YOUR TASK: Copy the records below, from the line containing "wall art: present" through the last line; leave out pictures.

##### DATASET EXTRACT

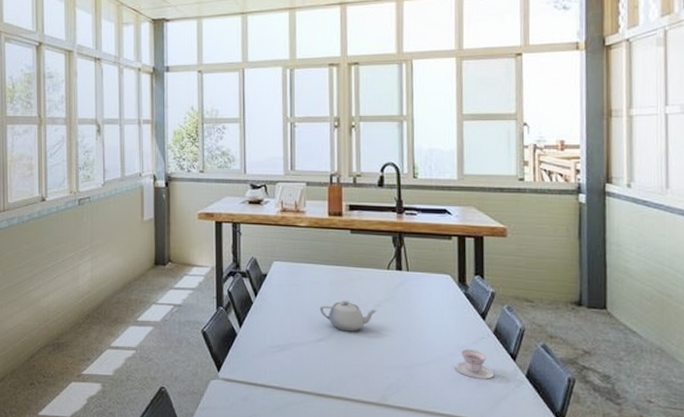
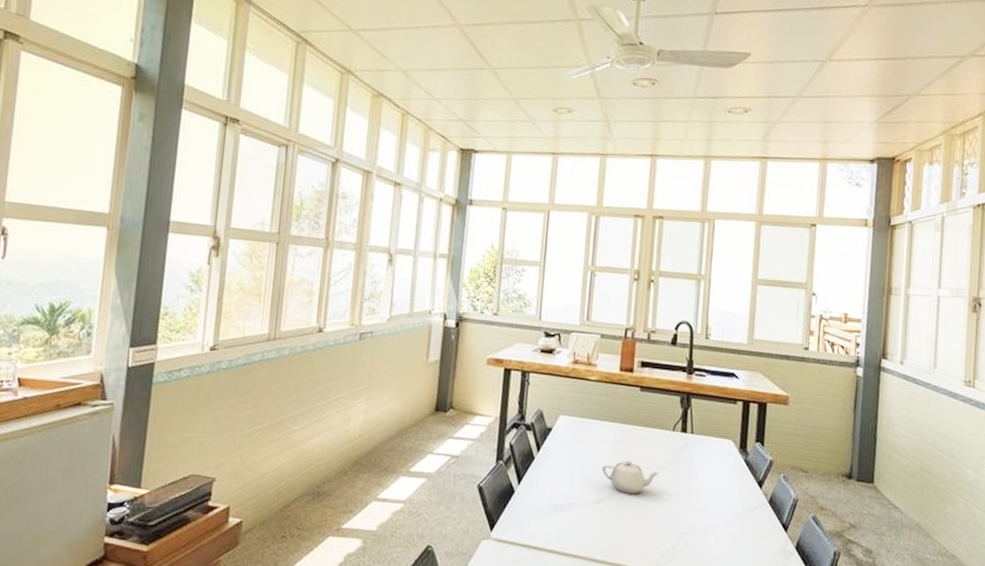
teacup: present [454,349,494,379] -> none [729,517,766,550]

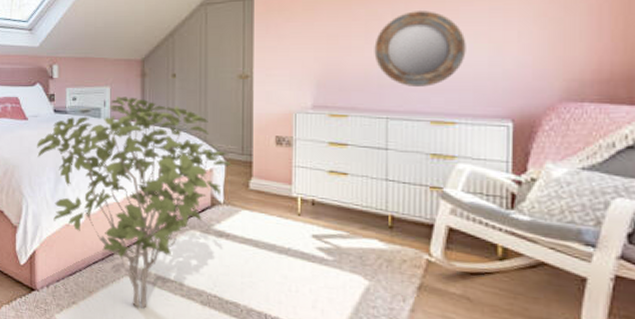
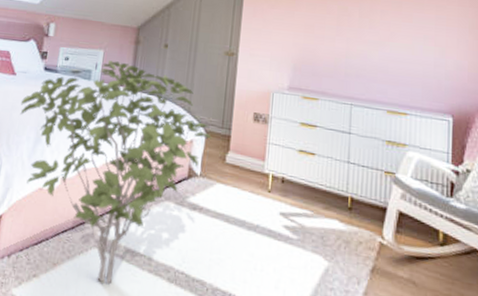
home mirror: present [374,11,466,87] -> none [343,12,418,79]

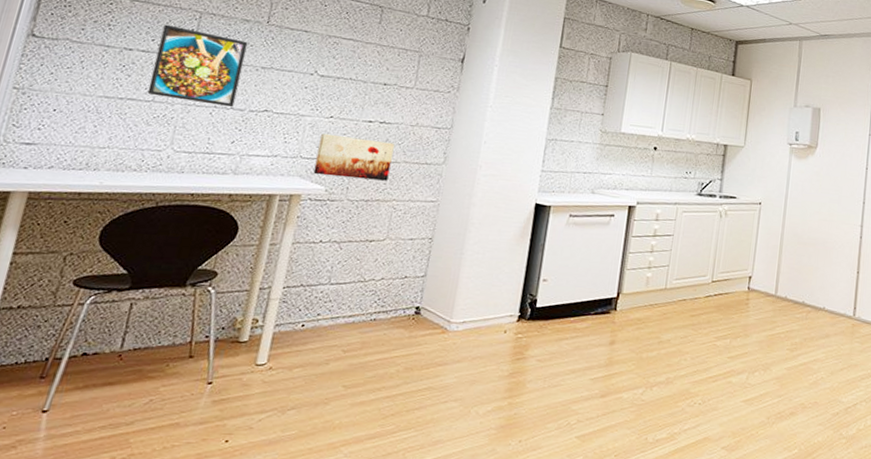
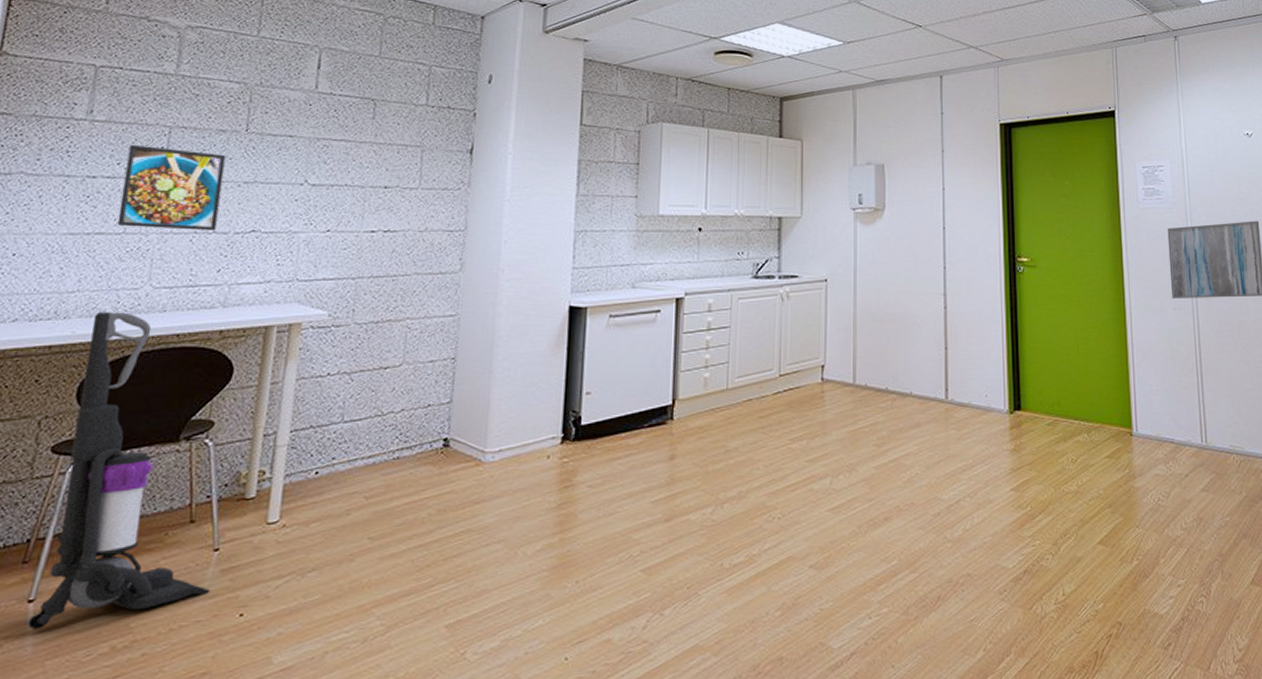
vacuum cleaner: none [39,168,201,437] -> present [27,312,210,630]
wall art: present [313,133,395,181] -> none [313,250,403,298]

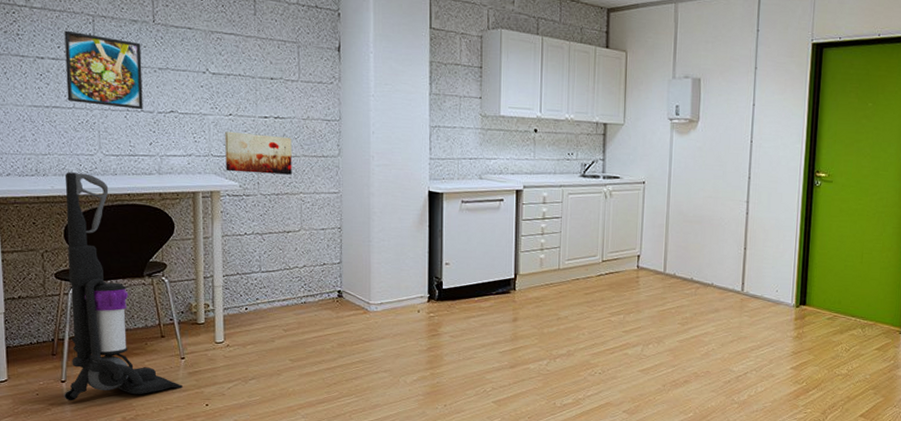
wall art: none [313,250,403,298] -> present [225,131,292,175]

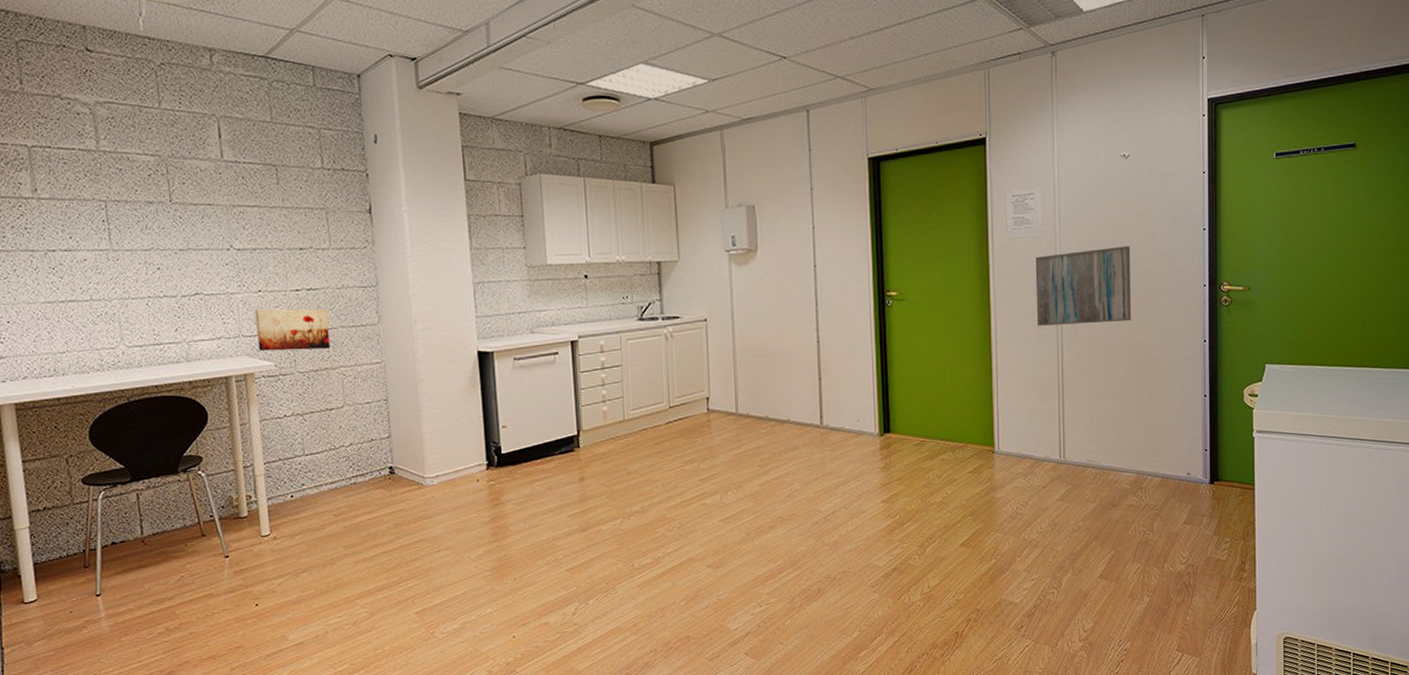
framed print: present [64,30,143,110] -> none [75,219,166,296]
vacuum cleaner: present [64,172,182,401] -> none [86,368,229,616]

##########

EXPECTED ANSWER:
wall art: present [313,133,395,181] -> none [313,250,403,298]

wall art: none [313,250,403,298] -> present [225,131,292,175]

framed print: present [64,30,143,110] -> none [75,219,166,296]
vacuum cleaner: present [64,172,182,401] -> none [86,368,229,616]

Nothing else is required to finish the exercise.